51. Aucune indemnité ne peut donc être allouée de ce chef
52. Le droit à indemnisation de Mme [R] [T] est limité à 10 %.
53. Le montant des indemnités dues se décompose donc comme suit :
déficit fonctionnel temporaire : 53,28 euros,
souffrances endurées : 300 euros,
préjudice esthétique temporaire : 50 euros,
préjudice esthétique définitif : 150 euros,
TOTAL :553,28 euros.
54. Il n’apparait pas inéquitable de débouter Mme [R] [T] et le docteur [S] de leurs demandes au titre de l’article 700 du code de procédure civile.
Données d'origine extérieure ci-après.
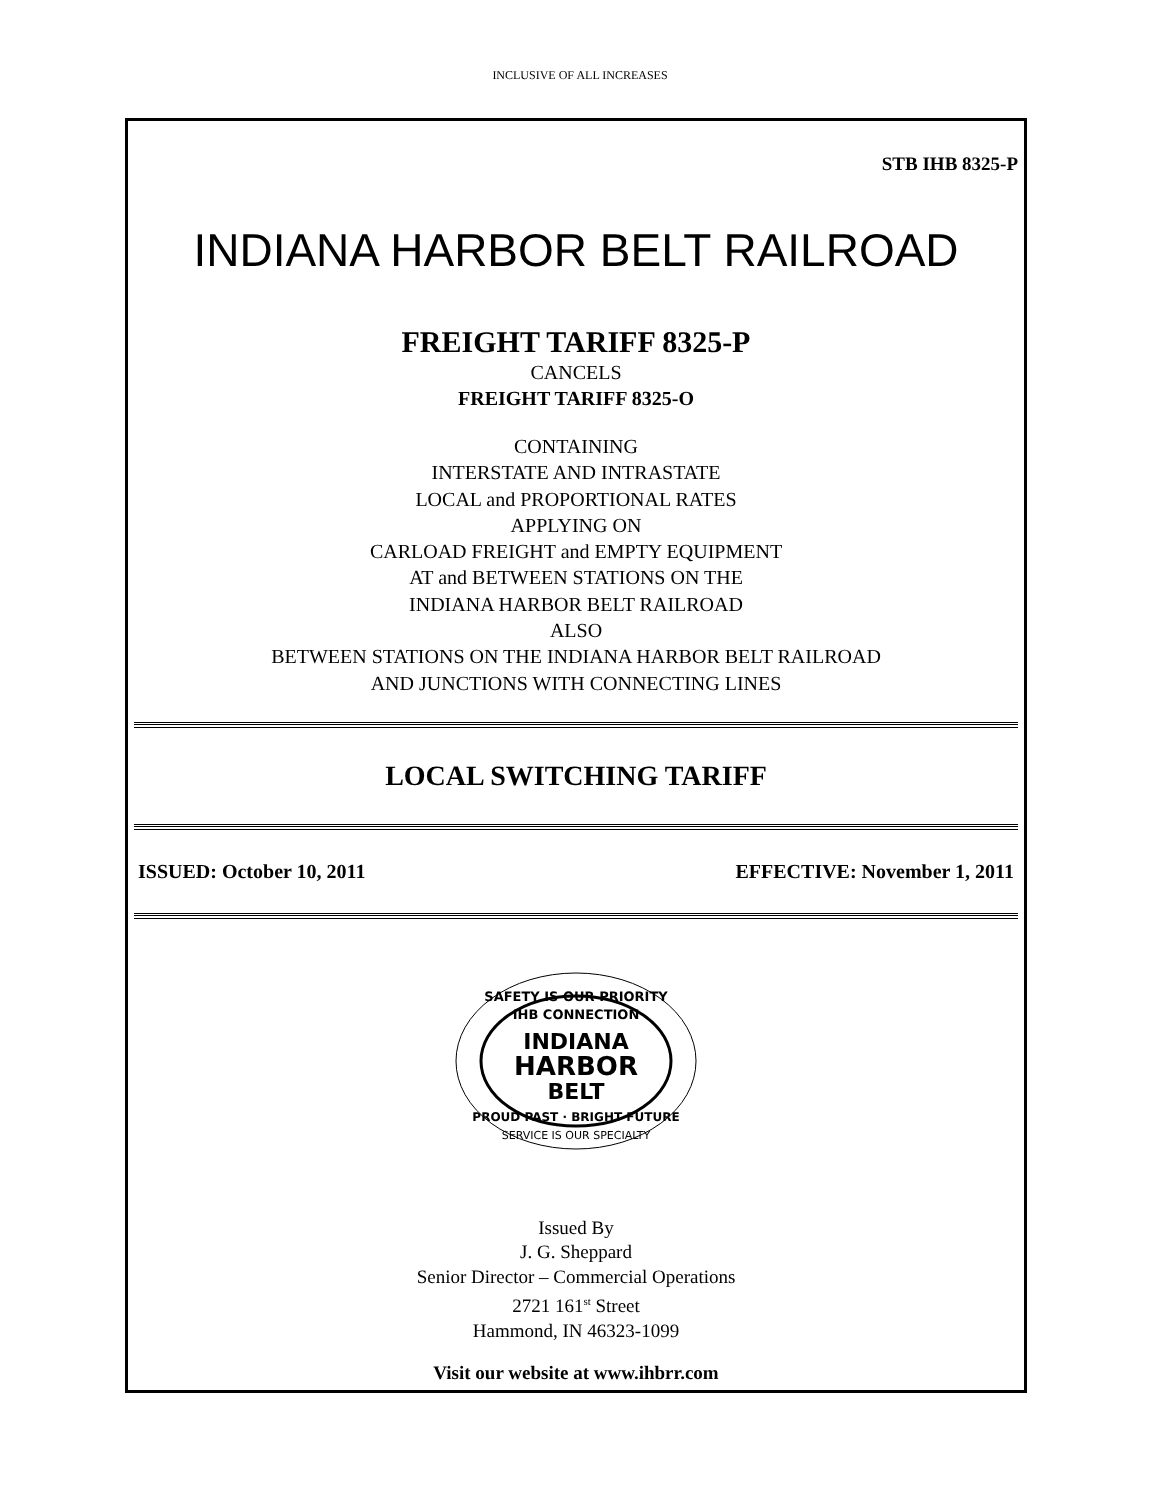INCLUSIVE OF ALL INCREASES
STB IHB 8325-P
INDIANA HARBOR BELT RAILROAD
FREIGHT TARIFF 8325-P
CANCELS
FREIGHT TARIFF 8325-O
CONTAINING
INTERSTATE AND INTRASTATE
LOCAL and PROPORTIONAL RATES
APPLYING ON
CARLOAD FREIGHT and EMPTY EQUIPMENT
AT and BETWEEN STATIONS ON THE
INDIANA HARBOR BELT RAILROAD
ALSO
BETWEEN STATIONS ON THE INDIANA HARBOR BELT RAILROAD
AND JUNCTIONS WITH CONNECTING LINES
LOCAL SWITCHING TARIFF
ISSUED: October 10, 2011 EFFECTIVE: November 1, 2011
SAFETY IS OUR PRIORITY
IHB CONNECTION
INDIANA
HARBOR
BELT
PROUD PAST · BRIGHT FUTURE
SERVICE IS OUR SPECIALTY
Issued By
J. G. Sheppard
Senior Director – Commercial Operations
2721 161<sup>st</sup> Street
Hammond, IN 46323-1099
Visit our website at www.ihbrr.com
Enfin, l’équité commande de dire que chaque partie conservera la charge de ses frais et dépens.
PAR CES MOTIF
Statuant par mise à disposition au greffe, publiquement et par arrêt réputé contradictoire,
INFIRME le jugement du tribunal judiciaire de Marseille du 23 mars 2023 en ce qu’il a condamné le docteur [S] à payer à Mme [R] [T] la somme de 274,88 euros en réparation de son préjudice corporel ;
LE CONFIRME pour le surplus ;
STATUANT à nouveau sur les chefs d’information ;
CONDAMNE le docteur [S] à payer à Mme [R] [T] la somme de 553,28 euros en réparation de son préjudice corporel ;
DIT que chaque partie conservera la charge de ses frais et dépens ;
DEBOUTE les parties du surplus de leurs demandes.
CONDAMNE le docteur [G] [S] à payer à Mme [R] [T] la somme de 2 000 euros au titre de l’article 700 du code de procédure civile,
DEBOUTE les parties du surplus de leurs demandes,
CONDAMNE le docteur [G] [S] aux dépens.